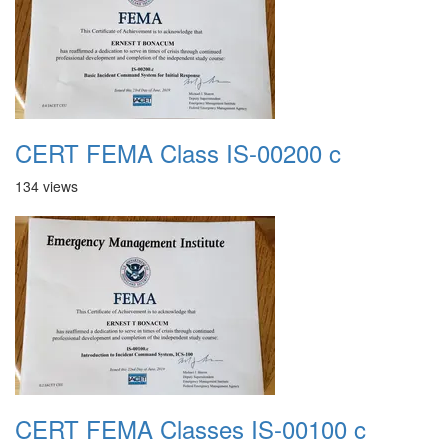
CERT FEMA Class IS-00200 c
134 views
CERT FEMA Classes IS-00100 c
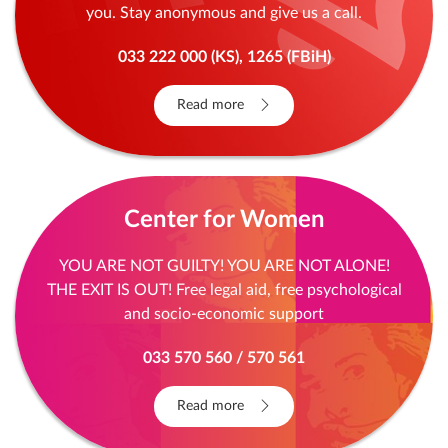
you. Stay anonymous and give us a call.
033 222 000 (KS), 1265 (FBiH)
Read more
Center for Women
YOU ARE NOT GUILTY! YOU ARE NOT ALONE!
THE EXIT IS OUT! Free legal aid, free psychological
and socio-economic support
033 570 560 / 570 561
Read more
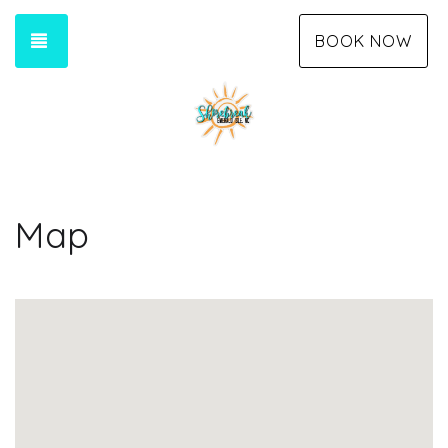
TOGGLE NAVIGATION
BOOK NOW
Map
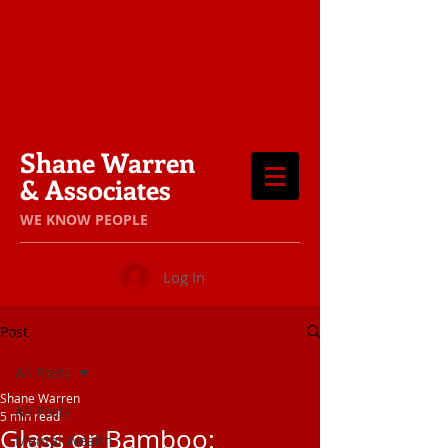
Shane Warren
& Associates
​WE KNOW PEOPLE
Log In
Post
All Posts
Shane Warren
All Posts
5 min read
Glass or Bamboo:
Mental Wealth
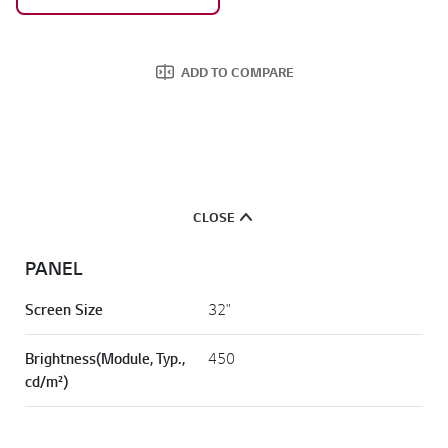
ADD TO COMPARE
CLOSE
PANEL
Screen Size
32"
Brightness(Module, Typ.,
450
cd/m²)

+ + + + +

» What you need to do: Pictures are to be left out; all other data must be returned exactly.

» Exercise result:
CERT FEMA Class IS-00200 c
134 views
CERT FEMA Classes IS-00100 c
you. Stay anonymous and give us a call.
033 222 000 (KS), 1265 (FBiH)
Read more
Center for Women
YOU ARE NOT GUILTY! YOU ARE NOT ALONE!
THE EXIT IS OUT! Free legal aid, free psychological
and socio-economic support
033 570 560 / 570 561
Read more
TOGGLE NAVIGATION
BOOK NOW
Map
Shane Warren
& Associates
​WE KNOW PEOPLE
Log In
Post
All Posts
Shane Warren
All Posts
5 min read
Glass or Bamboo:
Mental Wealth
ADD TO COMPARE
CLOSE
PANEL
Screen Size
32"
Brightness(Module, Typ.,
450
cd/m²)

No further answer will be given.